The KPVA in and of itself is not designed to be an intrinsic safety system. If it breaks down, it does not work and is therefore transparent for trains. Safety is therefore directly tied to its availability and that of the onboard equipment. The KPVA has been designed to be highly available; as seen above, it has two treatment chains, an auto-surveillance system and an auto-reconfiguration system, all of which is associated with a remote maintenance detection system that immediately informs maintenance personnel of a breakdown.
KPVA programming and maintenance
La balise dispose d’une liaison USB/RS422 qui lui permet d’être connecté à un PC. Des outils logiciels permettent de vérifier le bon fonctionnement de la balise et de la configurer la vitesse de consigne pour chaque site équipé.

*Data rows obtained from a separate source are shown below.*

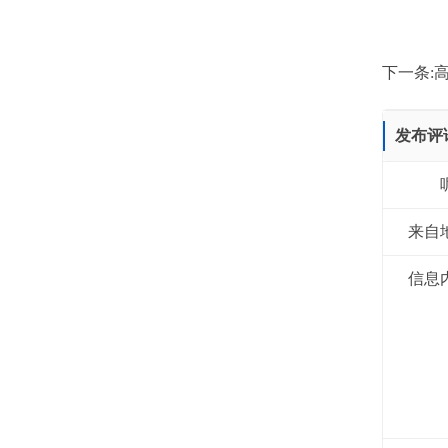
下一条:
发布评
来自
信息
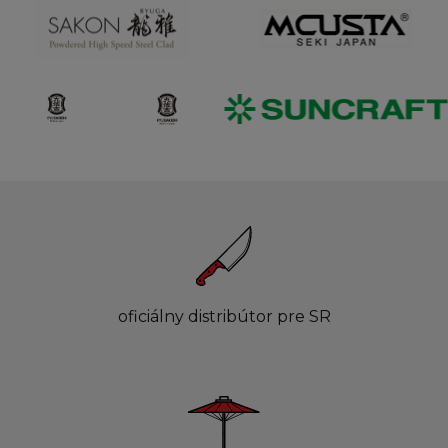
oficiálny distribútor pre SR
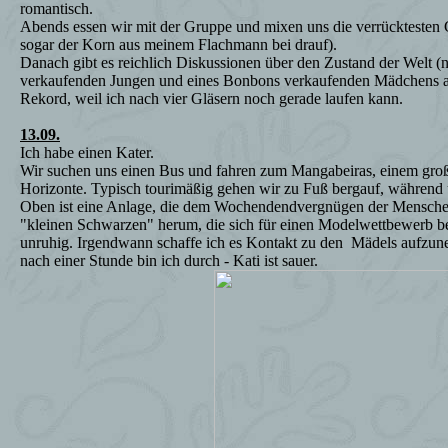
romantisch.
Abends essen wir mit der Gruppe und mixen uns die verrücktesten G
sogar der Korn aus meinem Flachmann bei drauf).
Danach gibt es reichlich Diskussionen über den Zustand der Welt (
verkaufenden Jungen und eines Bonbons verkaufenden Mädchens ans
Rekord, weil ich nach vier Gläsern noch gerade laufen kann.
13.09.
Ich habe einen Kater.
Wir suchen uns einen Bus und fahren zum Mangabeiras, einem groß
Horizonte. Typisch tourimäßig gehen wir zu Fuß bergauf, während
Oben ist eine Anlage, die dem Wochendendvergnügen der Menschen
"kleinen Schwarzen" herum, die sich für einen Modelwettbewerb b
unruhig. Irgendwann schaffe ich es Kontakt zu den
Mädels aufzune
nach einer Stunde bin ich durch - Kati ist sauer.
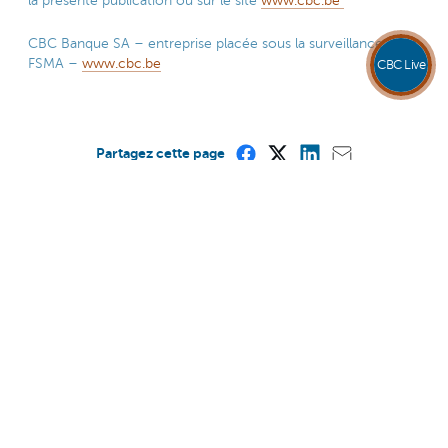
la présente publication ou sur le site
www.cbc.be
CBC Banque SA – entreprise placée sous la surveillance de la
FSMA –
www.cbc.be
CBC Live
Partagez cette page
Cette page est-elle utile pour vous?
Oui
Non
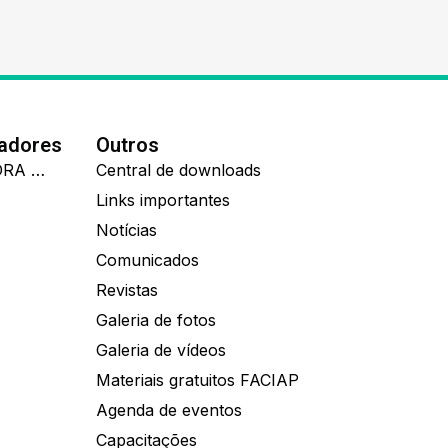
nadores
Outros
IDEALL ADMINISTRADORA DE BENEFÍCIOS
Central de downloads
Links importantes
Notícias
Comunicados
Revistas
Galeria de fotos
Galeria de vídeos
Materiais gratuitos FACIAP
Agenda de eventos
Capacitações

- With test equipment, PC test software allows for the Beacon to be configured in order to test various operational modes. Finally, software reads the data history and status recorded by the Beacon.
- The RS422 link allows for the programming and maintenance of all the Beacons installed on a given section with a secure hub computer located at a distance from the equipment (there are currently six Beacons set up in a network).
- On the RATP sites, a manual verification is performed four times per year. The operator checks the KPVA operations and reads the data history. Automatic KPVA verification (auto-control) is conducted on a daily basis.
CLEARSY proposes to install a sensor at the end of the factory line in order to detect potential remaining pieces, that may damage or tear the KFS and KPVA beacons that are set up on the tracks.
LAM IP KPVA software allows:
- Centralizing data on a server;
- Automatic control of the beacons state;
- Remote beacons programming;
- Remote beacons restarting;
- The archiving of maintenance operations (preventive and corrective);
- Viewing the data in real time (for example, the speed of trains passing over the sensor).